Je lui dédie un salut déférent.
— Je ferai l’impossible, monsieur le directeur.
— Vous m’avez compris, qu’il dit, le Grand Dabe.
Tu parles, Charles !
Je me trisse vite fait.
En descendant, je marque un temps d’arrêt dans mon burlingue. Mathias s’y trouve justement.
— C’est vous que je cherchais, m’sieur le commissaire. Je viens d’avoir un coup de tube de Larronde, le journaliste, qui me conseille de vous offrir la dernière édition de son canard. La voici.
Je cramponne la feuille toute fraîche.
Oh ! pardon. Un grand coup de galure à Larronde. C’est du grand art. En quelques heures, ce roi de la tartine a réussi à sortir un papier sur la mort de Souvelle. Il y a même la photographie du comte et, en médaillon, celle de sa masure.
Le journaleux donne le curriculum du défunt, ses titres, son arbre zoologique et tout le chizblitz.
— Tu téléphoneras à Larronde pour le remercier, dis-je à Mathias.
— O.K. !
Il s’évacue dans les profondeurs de la forteresse. Je m’apprête à en faire autant lorsque le bigophone retentit. Agacé, je décroche. Je ne regrette pas d’avoir obéi à cette sollicitation de la sonnerie quand je reconnais le timbre bien huilé de Bérurier.
Le Gros parle vite et la bouche pleine, ce qui ne facilite pas son élocution.
— Bon, c’est toi, j’ai du bol ! broute-t-il. Figure-toi que j’suis à la gare de Lyon…
— Qu’est-ce que tu y fabriques ?
— Ben justement, j’te le demande. La gonzesse va prendre le dur, faut lui filer le train ?
— Et comment ! Où part-elle ?
— Elle a pris un ticket pour Marseille. Le train part dans dix minutes…
— Prends-le aussi.
— Seulement y a un hic : j’ai que deux cents francs sur moi ! Tu sais que Berthe n’aime pas me sentir du fric.
Je réfléchis en vitesse.
— Monte dans le dernier wagon, je vais téléphoner à la gare pour qu’on te remette un billet et de l’oseille.
— Comment qu’on me reconnaîtra ?
— Avec ton costard à carreaux et ta bouille d’abruti, ce ne sera pas compliqué.
Je raccroche sans attendre ses vitupérations. Aussitôt je demande au standard de me passer le Vieux. Lui, il est magique dans ces cas-là. Il a des combines inouïes. Si on avait besoin d’un éléphant blanc livrable à l’aéroport d’Amsterdam dans les quinze secondes, ou s’il fallait stopper l’enterrement d’une célébrité pour affecter le corbillard au transport du personnel, il réaliserait ces exploits.
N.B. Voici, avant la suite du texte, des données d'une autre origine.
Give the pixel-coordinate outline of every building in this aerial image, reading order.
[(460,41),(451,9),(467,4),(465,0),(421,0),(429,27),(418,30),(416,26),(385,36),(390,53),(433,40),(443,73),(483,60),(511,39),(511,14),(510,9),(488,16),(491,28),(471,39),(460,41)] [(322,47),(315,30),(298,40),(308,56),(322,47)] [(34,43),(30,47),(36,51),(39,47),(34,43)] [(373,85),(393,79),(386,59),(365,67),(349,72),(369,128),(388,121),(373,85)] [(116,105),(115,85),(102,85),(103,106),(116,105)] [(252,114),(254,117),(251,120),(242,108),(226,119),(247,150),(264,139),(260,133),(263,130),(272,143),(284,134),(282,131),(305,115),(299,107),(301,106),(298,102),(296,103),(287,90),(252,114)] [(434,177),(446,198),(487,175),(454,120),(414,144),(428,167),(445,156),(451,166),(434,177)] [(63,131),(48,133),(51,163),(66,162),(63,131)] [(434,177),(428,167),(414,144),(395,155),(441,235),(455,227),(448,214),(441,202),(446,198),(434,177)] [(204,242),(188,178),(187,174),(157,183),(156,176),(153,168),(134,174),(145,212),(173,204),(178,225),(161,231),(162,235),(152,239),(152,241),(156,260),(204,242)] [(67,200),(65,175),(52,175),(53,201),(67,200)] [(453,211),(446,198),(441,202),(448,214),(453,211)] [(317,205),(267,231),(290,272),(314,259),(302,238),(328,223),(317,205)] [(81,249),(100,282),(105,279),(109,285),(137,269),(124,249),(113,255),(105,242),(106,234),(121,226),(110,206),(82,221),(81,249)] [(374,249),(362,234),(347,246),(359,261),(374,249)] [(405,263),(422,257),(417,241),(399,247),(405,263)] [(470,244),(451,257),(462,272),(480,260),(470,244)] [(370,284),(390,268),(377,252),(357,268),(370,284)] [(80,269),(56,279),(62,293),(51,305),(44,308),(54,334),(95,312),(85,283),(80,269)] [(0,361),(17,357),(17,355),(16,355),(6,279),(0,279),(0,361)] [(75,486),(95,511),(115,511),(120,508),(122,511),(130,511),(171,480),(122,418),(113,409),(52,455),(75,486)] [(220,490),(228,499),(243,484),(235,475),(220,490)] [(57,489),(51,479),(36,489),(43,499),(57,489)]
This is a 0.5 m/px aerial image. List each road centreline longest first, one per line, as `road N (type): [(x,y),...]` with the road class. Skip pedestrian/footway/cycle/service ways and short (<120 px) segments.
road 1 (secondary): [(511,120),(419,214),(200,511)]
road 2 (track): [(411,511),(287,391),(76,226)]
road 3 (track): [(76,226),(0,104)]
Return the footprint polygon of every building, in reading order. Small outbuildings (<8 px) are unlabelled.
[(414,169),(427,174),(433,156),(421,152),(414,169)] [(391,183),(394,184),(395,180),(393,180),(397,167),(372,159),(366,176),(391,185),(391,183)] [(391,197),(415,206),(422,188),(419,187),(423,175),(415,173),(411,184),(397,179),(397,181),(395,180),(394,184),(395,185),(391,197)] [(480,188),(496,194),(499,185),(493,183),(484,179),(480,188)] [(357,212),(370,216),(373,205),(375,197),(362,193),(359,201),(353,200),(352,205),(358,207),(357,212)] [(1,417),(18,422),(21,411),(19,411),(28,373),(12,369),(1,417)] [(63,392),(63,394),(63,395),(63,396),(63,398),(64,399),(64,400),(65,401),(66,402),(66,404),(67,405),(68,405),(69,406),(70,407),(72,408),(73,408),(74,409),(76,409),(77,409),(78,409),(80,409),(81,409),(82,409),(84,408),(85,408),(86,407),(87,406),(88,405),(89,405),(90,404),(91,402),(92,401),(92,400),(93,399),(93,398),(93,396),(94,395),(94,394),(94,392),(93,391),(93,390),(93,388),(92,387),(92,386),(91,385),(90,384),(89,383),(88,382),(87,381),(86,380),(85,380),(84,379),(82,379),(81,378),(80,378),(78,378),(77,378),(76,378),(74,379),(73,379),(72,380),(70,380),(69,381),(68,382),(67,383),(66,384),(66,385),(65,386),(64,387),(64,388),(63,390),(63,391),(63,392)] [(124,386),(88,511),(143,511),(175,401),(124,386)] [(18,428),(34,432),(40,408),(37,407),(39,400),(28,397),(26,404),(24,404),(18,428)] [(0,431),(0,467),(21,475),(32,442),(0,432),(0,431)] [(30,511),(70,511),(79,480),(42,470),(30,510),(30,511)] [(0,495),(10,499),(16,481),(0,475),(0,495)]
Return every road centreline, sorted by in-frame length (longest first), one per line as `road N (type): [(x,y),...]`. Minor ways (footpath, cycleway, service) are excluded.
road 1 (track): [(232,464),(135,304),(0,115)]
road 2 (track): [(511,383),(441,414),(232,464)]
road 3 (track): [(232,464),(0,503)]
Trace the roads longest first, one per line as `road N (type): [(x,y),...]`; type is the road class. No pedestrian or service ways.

Vous verriez déhotter le pachyderme ou déposer la bière sur la voie publique…
Effectivement, il m’assure que le nécessaire va être fait.
Satisfait, je quitte le Royco’s Palace.
J’ai deux pions bien placés sur l’échiquier. L’un, Pinaud, à Courmois-sur-Lerable ; l’autre, dans le Paris-Marseille…
Peut-être m’aideront-ils à gagner la partie ?
Qui sait ?
En attendant je vais exécuter l’ordonnance du boss. Il a bien dit « Aux grands maux les grands remèdes », non ?
Alors, quoi, je cours à la pharmacie.